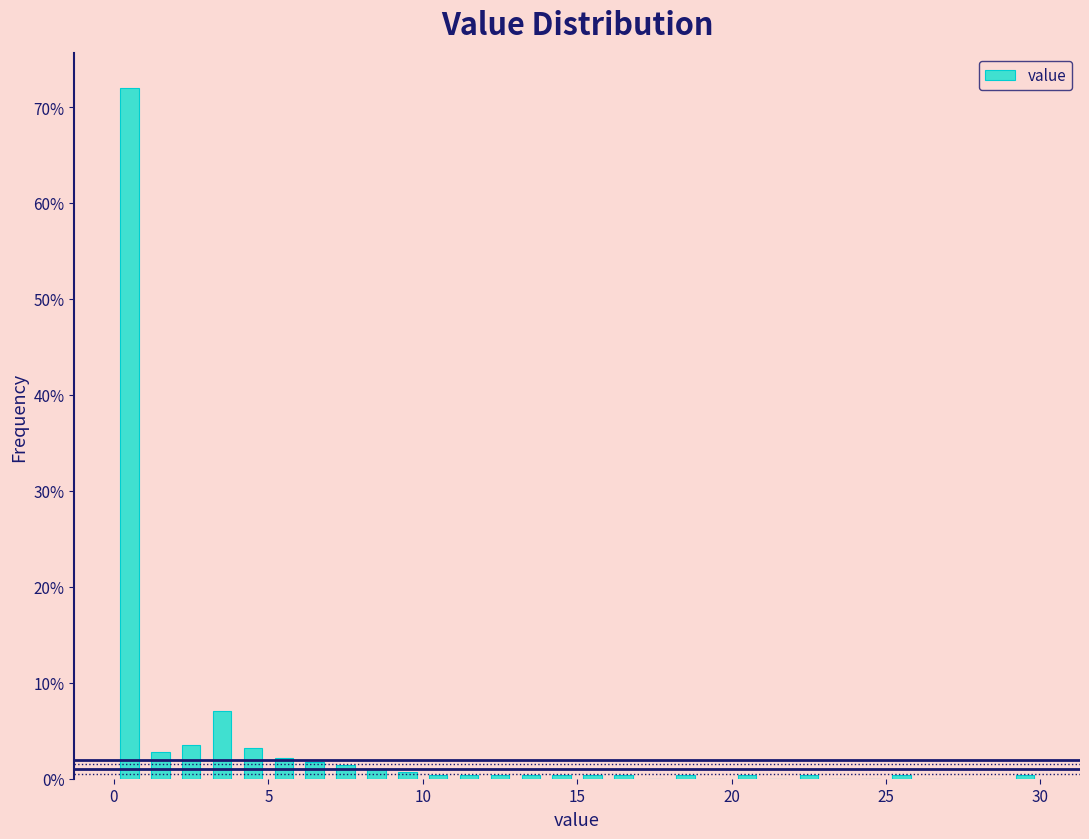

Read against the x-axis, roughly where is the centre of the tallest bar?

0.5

........

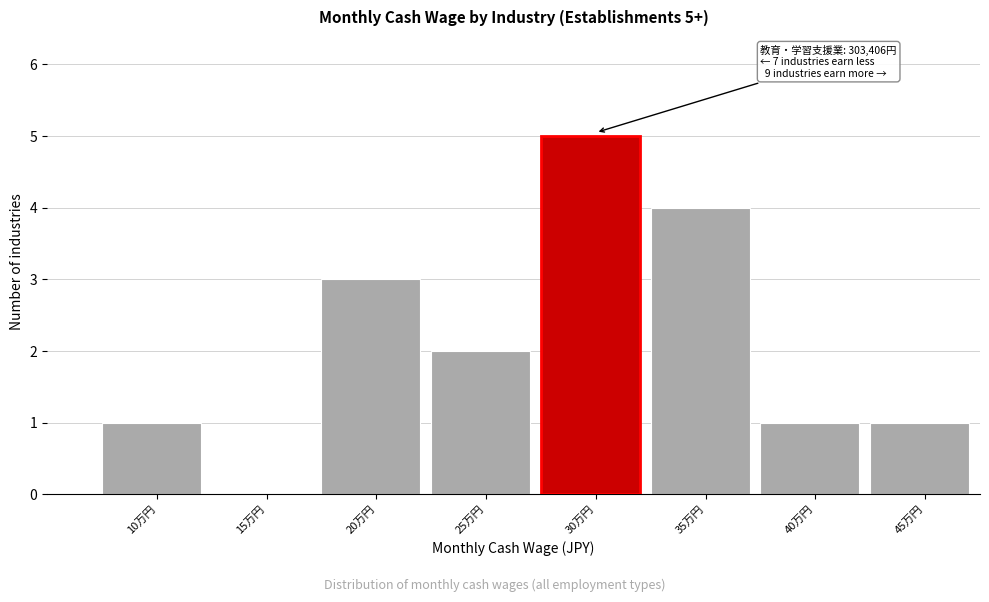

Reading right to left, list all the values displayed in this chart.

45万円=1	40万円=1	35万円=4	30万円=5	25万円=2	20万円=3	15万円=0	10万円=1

........

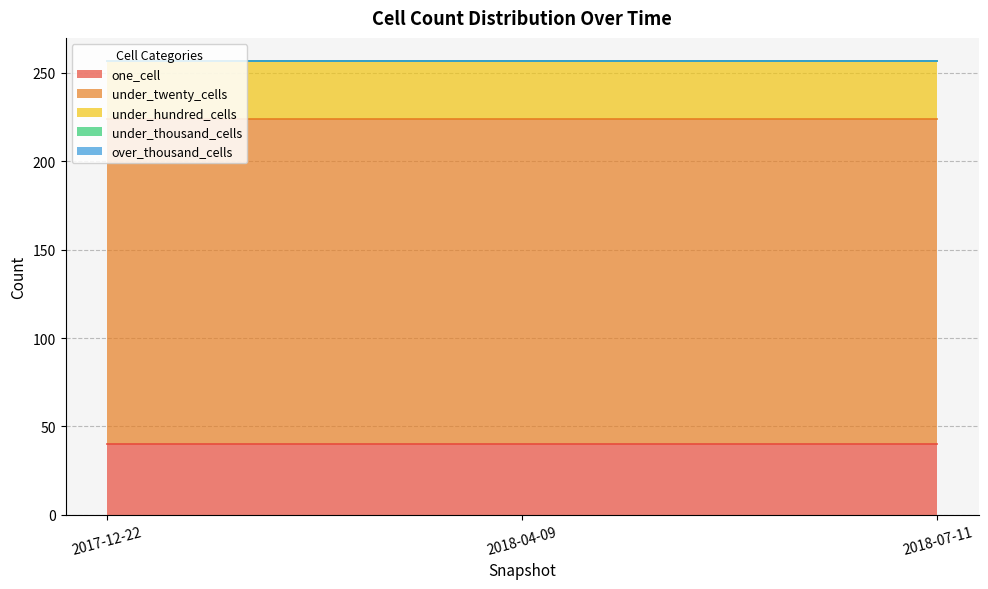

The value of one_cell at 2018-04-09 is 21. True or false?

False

........

WHAT TO PRODUCE:
Copy every line above that contains the string "against". Letter case must match.

SOLUTION FOR THIS EXERCISE:
Read against the x-axis, roughly where is the centre of the tallest bar?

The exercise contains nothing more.